Back to Boca La Caja in Panama: This neighborhood is still a community of fishermen and workers today. Located on the coast – surrounded by skyscrapers and shopping centers built so far in the 21st century – it has become a sought-after location for the city’s real estate development. It is in this scenario that a current proposal by the city’s urban planning authorities has emerged to assign zoning regulations to this neighborhood for the first time in its history.
This proposal has caused unease in the community. The reason for the dissatisfaction is that the proposal allocates the property use of individual houses to the group of properties that make up that neighborhood. The residents of Boca La Caja demand that they be assigned a high intensity of use that allows the construction of buildings of up to twenty floors, since they have a higher market value than individual apartments. A strategy apparently aimed at obtaining better sales prices for their properties in the event they are forced to leave their community.

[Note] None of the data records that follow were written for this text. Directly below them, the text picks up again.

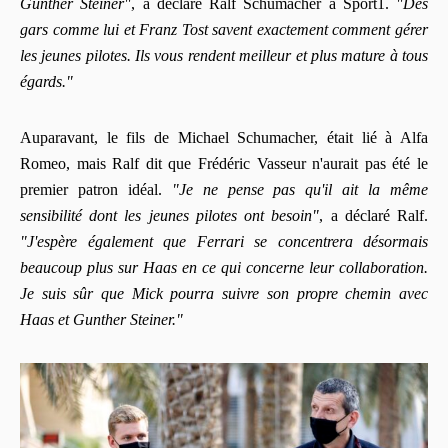
Gunther Steiner"
, a déclaré Ralf Schumacher à Sport1.
"Des
gars comme lui et Franz Tost savent exactement comment gérer
les jeunes pilotes. Ils vous rendent meilleur et plus mature à tous
égards."
Auparavant, le fils de Michael Schumacher, était lié à Alfa
Romeo, mais Ralf dit que Frédéric Vasseur n'aurait pas été le
premier patron idéal.
"Je ne pense pas qu'il ait la même
sensibilité dont les jeunes pilotes ont besoin"
, a déclaré Ralf.
"J'espère également que Ferrari se concentrera désormais
beaucoup plus sur Haas en ce qui concerne leur collaboration.
Je suis sûr que Mick pourra suivre son propre chemin avec
Haas et Gunther Steiner."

Boca La Caja illustrates the challenge of the Latin American city, where it is no longer possible to maintain informal settlements suspended between institutional oblivion and the constant threat of eviction. The Latin American city must develop innovative models to reduce population displacement to the periphery. Informality in housing and living spaces is a structural condition that affects other economic and social aspects of the city, such as: B. informal work, unemployment, crime, social unrest, health and well-being in general. Therefore, it is urgent to address this if we do not want to accelerate the collapse of the city.
The 1996 report of the Latin American and Caribbean Settlements Commission stated: “Urban poverty may represent the most explosive political and economic problem in the region in the next century. Between 1970 and 1990, the proportion of the urban population in absolute poverty rose from 29% to 39%.” Thirty-five years later, those numbers have only gotten worse. According to UNDP, by 2022, “72% of people living in urban areas will be poor.”
The more than 120 million inhabitants of the region who still live in the precarious situation of these settlements are clear evidence of how little has been done in the last hundred years to respond to one of the fundamental problems of the Latin American city: providing its residents with quality of life, opportunities and dignity.